There's much for hospitals to like, as the inpatient rule stabilizes reporting requirements to pre-COVID-19 levels and extends add-on payments for 14 technologies.

"Everybody for the most part is pleased," Sheetz said, though it's still too early to know what hospitals will be submitting as comments to CMS, due June 28.

One aspect that has gotten the attention of providers is CMS's repeal of the reporting mandate having to do with hospitals disclosing their privately-negotiated rates with insurers.

Providers loathe the mandate, which went into effect on January 1, as do insurers. Hospitals sued the Department of Health and Human Services over the requirement, and lost. They appealed and lost that too. The U.S. Court of Appeals handed up the ruling on December 29, 2020, days before they were mandated to disclose their standard charges, including payer-specific negotiated rates, for 300 shoppable services. The only leeway hospitals received was a year's delay on when the 2019 rule would go into effect: from January 1, 2020 to January 1, 2021.

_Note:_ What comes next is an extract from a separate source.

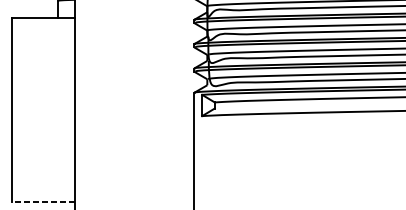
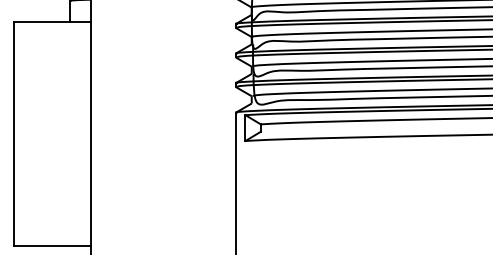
line: (42, 202) -> (51, 245), dashed -> solid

The inpatient rule released last week repealed the reporting requirement of the price transparency rule. While hospitals must still disclose their rates with payers, they are no longer mandated to submit cost reports to CMS based on those rates.

CMS's wording on the repeal of the DRG relative weight methodology makes it likely this will remain in effect beyond the public health emergency, according to Sheetz. 

WHY THIS MATTERS

Without last week's rule, hospitals would have needed to submit data beginning this year. CMS would collect the data for a few years and, starting in 2024, use the cost information to set the relative rate for the Inpatient Prospective Payment System, according to Sheetz.

Last week's ruling also determined that 2019 data would be used to set rates, as opposed to more recent claims.

"On the whole, 2019 claims more accurately reflect the 2022 case mix," Sheetz said.

This is because, during the height of the pandemic in the U.S., some claims decreased 40-50% year-over-year, which would impact rate setting.

Hospitals are "pretty satisfied" with this, she said, as opposed to the confusion that using more recent claims would present.

THE LARGER TREND

CMS used the rule to propose policies to help reduce the burden to hospitals due to the stress of the public health emergency, Sheetz said.

Making these changes deviates from CMS standard policies, she said.

Also, extending the New Technology Add-on Payment for 14 products that would have expired is a big deviation.

"That extension speaks," she said, "to wanting to keep hospital payments as steady as possible."